Problems with shifting int value

Question

So I tried to follow an example from: Fixed Point Arithmetic in C Programming, but I get the following error left shift count >= width of type.

I did find others having this issue here on stackoverflow but I don't understand this error?

#include "contiki.h"
#include <string.h>
#include <stdio.h>
#include <stdlib.h>
#include <math.h>

//Define sizeof - macros
#define SHIFT_AMOUNT 16 // 2^16 = 65536
#define SHIFT_MASK ((1 << SHIFT_AMOUNT) - 1) // 65535 (all LSB set, all MSB clear)

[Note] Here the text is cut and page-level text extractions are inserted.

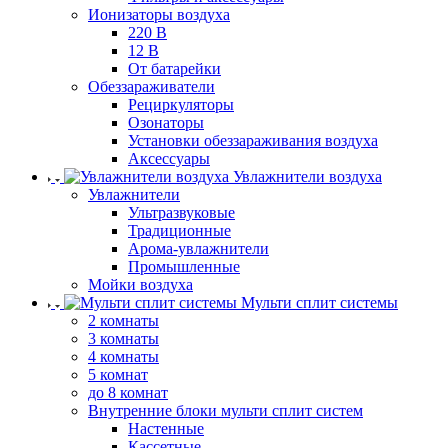
Ионизаторы воздуха
220 В
12 В
От батарейки
Обеззараживатели
Рециркуляторы
Озонаторы
Установки обеззараживания воздуха
Аксессуары
Увлажнители воздуха
Увлажнители
Ультразвуковые
Традиционные
Арома-увлажнители
Промышленные
Мойки воздуха
Мульти сплит системы
2 комнаты
3 комнаты
4 комнаты
5 комнат
до 8 комнат
Внутренние блоки мульти сплит систем
Настенные
Кассетные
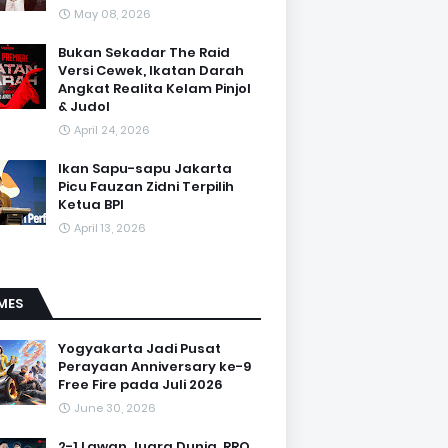
May 08, 2026
Bukan Sekadar The Raid
Versi Cewek, Ikatan Darah
Angkat Realita Kelam Pinjol
& Judol
April 24, 2026
Ikan Sapu-sapu Jakarta
Picu Fauzan Zidni Terpilih
Ketua BPI
April 13, 2026
MES
Yogyakarta Jadi Pusat
Perayaan Anniversary ke-9
Free Fire pada Juli 2026
June 30, 2026
2-1 Lawan Juara Dunia, RRQ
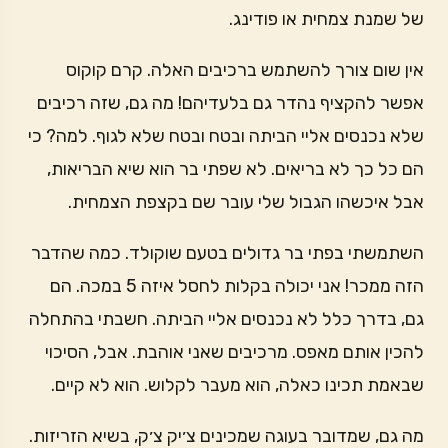
של שמנת צמחית או פודינג.
אין שום צורך להשתמש ברכיבים האלה. קרם קוקוס
אפשר להקציף נהדר גם בלעדיהם! מה גם, שזה רכיבים
שלא נכנסים אליי הביתה ובטח ובטח שלא לגוף. למה? כי
הם כל כך לא בריאים. לא שפתי בר הוא שיא הבריאות,
אבל איכשהו הגבול שלי עובר שם בקצפת הצמחית.
השתמשתי בפתי בר גדולים בטעם שוקולד. כמה שהדבר
הזה ממכר! אני יכולה בקלות לחסל איזה 5 במכה. הם
גם, בדרך כלל לא נכנסים אליי הביתה. חשבתי בהתחלה
להכין אותם מאפס. מרכיבים שאני אוהבת. אבל, הסיכוי
שבאמת תכינו כאלה, הוא מעבר לקלוש. הוא לא קיים.
מה גם, שמדובר בעוגה שמכינים צ׳יק צ׳ק, בשיא הזריזות.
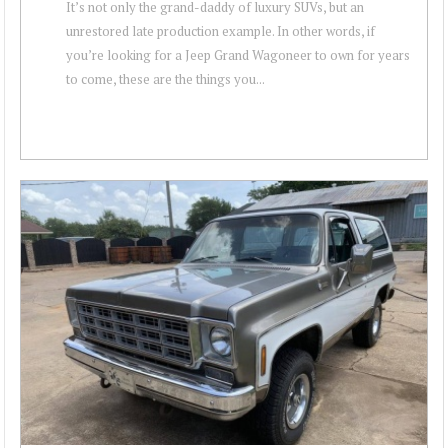
It’s not only the grand-daddy of luxury SUVs, but an
unrestored late production example. In other words, if
you’re looking for a Jeep Grand Wagoneer to own for years
to come, these are the things you...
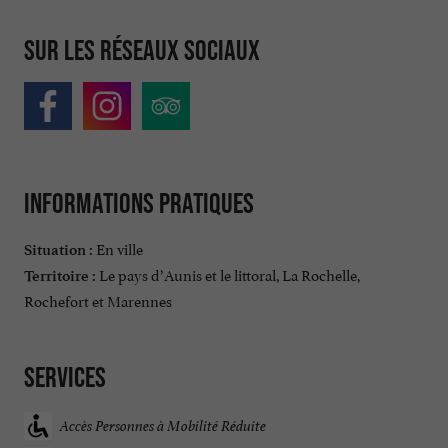
Sur les réseaux sociaux
Informations pratiques
En ville
Situation :
Le pays d’Aunis et le littoral, La Rochelle,
Territoire :
Rochefort et Marennes
Services
Accès Personnes à Mobilité Réduite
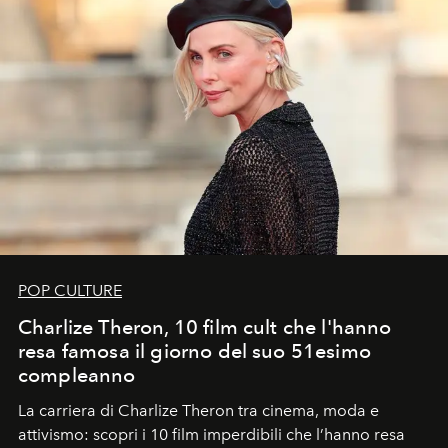
POP CULTURE
Charlize Theron, 10 film cult che l'hanno
resa famosa il giorno del suo 51esimo
compleanno
La carriera di Charlize Theron tra cinema, moda e
attivismo: scopri i 10 film imperdibili che l’hanno resa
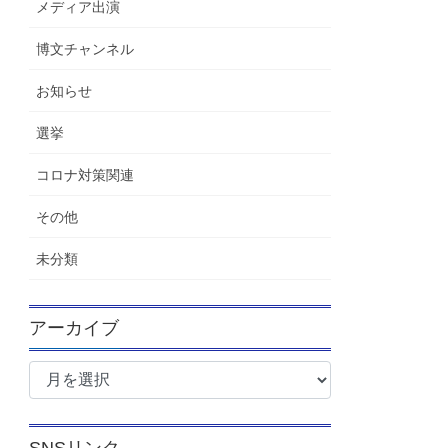
メディア出演
博文チャンネル
お知らせ
選挙
コロナ対策関連
その他
未分類
アーカイブ
ア
ー
カ
イ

static int price = 500 << SHIFT_AMOUNT;

void calcTest(){
  price += 10 << SHIFT_AMOUNT;
  price *= 3;
  price /= 4; // now our price is ((500 + 10) * 3) / 4 = 382.5
  printf("price integer is %d\n", price >> SHIFT_AMOUNT);
  printf ("price fraction is %d\n", price & SHIFT_MASK);
}

//Defining two processors, one for making the 'knock' and one to listen
PROCESS(data_comp, "data_comp");
AUTOSTART_PROCESSES(&data_comp);

/*---------------------------------------------------------------------------*/


PROCESS_THREAD(data_comp, ev, data)
{
  static struct etimer timer;

  PROCESS_BEGIN();  
  
  /* Setup a periodic timer that expires after 10 seconds. */
  etimer_set(&timer, CLOCK_SECOND * 10);
  
  while(1) {
    calcTest();
     /* Wait for the periodic timer to expire and then restart the timer. */
    PROCESS_WAIT_EVENT_UNTIL(etimer_expired(&timer));
    etimer_reset(&timer);
  }

  PROCESS_END();
}

Answer 1

The example in the question you link to is written for a C implementation in which int is 32 bits. In the C implementation you are using, the int type appears to be 16 bits, and this is too short for 16-bit shifts. You will need to adjust the code to use shorter shifts or a wider integer type.

Each integer type has a width, which is the number of bits used to represent it, including a sign bit (if the type is signed) and the value bits but excluding padding bits.

The error message “left shift count >= width of type” says amount of the left shift is greater than or equal to the width of the integer type you are shifting. For example, if you shift a 16-bit number 16 bits left, you shift all bits out of the integer, and there are none left. The C standard essentially treats this as overflow: It does not define the behavior. So the compiler is warning you.

Since the code in the question does not exactly match the error messages in the question, we cannot be sure, but one possibility is you are compiling for target in which the int type is 16 bits wide, so the SHIFT_AMOUNT of 16 bits is too much. Note that shifting an int is also problematic because of the sign bit and how shifts of signed integers are defined in the C standard. It is usually preferable to use an unsigned type when shifting.

Possible remedies include:

• Check your shift amount. Using 16 for a 16-bit int results in a somewhat extreme fixed-point type. You may want a smaller shift amount.
• Use a larger integer type, perhaps long.
• Use a wider type for the shift and convert back. For example, if long is 32 bits, you could define SHIFT_MASK to be ((int) ((1l << SHIFT_AMOUNT) - 1)).
• If SHIFT_AMOUNT is known to be at least one, but not more than 16, then avoid exceeding the width of the type by using a shorter shift with a left operand already shifted a bit: ((2 << SHIFT_AMOUNT-1) - 1).
• Split the operation into two shifts: ((1 << SHIFT_AMOUNT/2 << SHIFT_AMOUNT-SHIFT_AMOUNT/2) - 1).

Note the above options do not deal with the signedness issue. You would need to clarify the context for further advice on that.